Kinbrae are consistently rewarding on Landforms
"Landforms"
In one sense, the album represents a risky strategy as, inevitably, the resultant compositions are impressionistic. Yet “impressionistic” is definitely here not a pejorative, and at its finest the album brings to mind some features of Debussy’s orchestral pieces, such as his Nocturnes.
Andy Truscott’s synths, electronics, percussion and piano combine most effectively with Mike’s cornet, tenor horn and guitars. Various field recordings and samplings are strategically incorporated, and the overall results manifest the careful thought that has gone into avoiding the over-complicating that could have produced too broad a sonic dispersal. Instead, what we have is adventurous originality with a finely-judged combination of control and improvisation.
Entitling a track “Meander” might well have provided a hostage to fortune, but in fact here there is both variety and a clear sense of order that keeps the course of musical purpose well defined.
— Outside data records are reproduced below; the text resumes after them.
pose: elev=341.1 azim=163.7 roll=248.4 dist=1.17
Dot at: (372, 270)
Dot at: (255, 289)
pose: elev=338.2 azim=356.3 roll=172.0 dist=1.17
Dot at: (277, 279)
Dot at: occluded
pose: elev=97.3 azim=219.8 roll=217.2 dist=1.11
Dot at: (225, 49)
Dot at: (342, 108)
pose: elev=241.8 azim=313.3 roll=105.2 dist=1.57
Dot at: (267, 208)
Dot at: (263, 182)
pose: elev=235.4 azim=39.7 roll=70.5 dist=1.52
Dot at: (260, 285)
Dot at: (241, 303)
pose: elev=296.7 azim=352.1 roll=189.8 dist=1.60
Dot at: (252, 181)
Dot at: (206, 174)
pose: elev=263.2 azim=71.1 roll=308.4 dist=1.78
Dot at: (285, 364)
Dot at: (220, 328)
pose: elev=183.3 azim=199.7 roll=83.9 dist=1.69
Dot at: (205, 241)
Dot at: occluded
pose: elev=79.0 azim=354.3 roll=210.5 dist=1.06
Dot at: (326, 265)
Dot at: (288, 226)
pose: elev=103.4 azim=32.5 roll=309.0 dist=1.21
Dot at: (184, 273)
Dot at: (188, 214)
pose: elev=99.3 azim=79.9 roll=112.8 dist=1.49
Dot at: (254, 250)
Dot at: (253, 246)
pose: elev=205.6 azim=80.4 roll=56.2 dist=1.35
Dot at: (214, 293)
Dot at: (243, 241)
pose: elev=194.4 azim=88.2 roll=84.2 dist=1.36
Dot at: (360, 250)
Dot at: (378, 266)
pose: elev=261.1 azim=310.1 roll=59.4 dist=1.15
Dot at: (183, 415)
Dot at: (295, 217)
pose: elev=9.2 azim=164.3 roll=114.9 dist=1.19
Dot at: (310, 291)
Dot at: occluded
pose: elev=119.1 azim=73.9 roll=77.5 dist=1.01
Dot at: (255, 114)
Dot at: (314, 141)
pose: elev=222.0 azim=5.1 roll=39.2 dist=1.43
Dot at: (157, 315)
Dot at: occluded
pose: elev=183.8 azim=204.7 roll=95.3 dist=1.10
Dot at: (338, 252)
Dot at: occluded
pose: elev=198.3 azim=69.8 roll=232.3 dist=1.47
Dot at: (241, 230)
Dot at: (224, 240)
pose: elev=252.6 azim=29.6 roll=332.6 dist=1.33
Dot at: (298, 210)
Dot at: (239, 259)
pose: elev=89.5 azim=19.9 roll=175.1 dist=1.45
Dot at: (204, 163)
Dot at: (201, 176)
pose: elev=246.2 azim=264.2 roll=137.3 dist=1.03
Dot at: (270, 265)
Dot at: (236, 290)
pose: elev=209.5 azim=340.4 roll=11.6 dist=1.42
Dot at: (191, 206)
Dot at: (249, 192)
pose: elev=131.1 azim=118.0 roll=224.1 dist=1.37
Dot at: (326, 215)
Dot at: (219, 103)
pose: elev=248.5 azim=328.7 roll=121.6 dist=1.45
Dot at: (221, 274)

What works especially well across the album is the thought-through mix of, on the one hand, energetic pace and rhythm representing the river in full flow (as in “Confluence”) and, on the other, the more introspective tracks (such as in “The Bridge at Night”) which, with their subtle details, are so much more than the unfocused ambient elements that so often are passed off as “neo-classical” in the contemporary music world. Landforms is intelligent, coherent and consistently rewarding.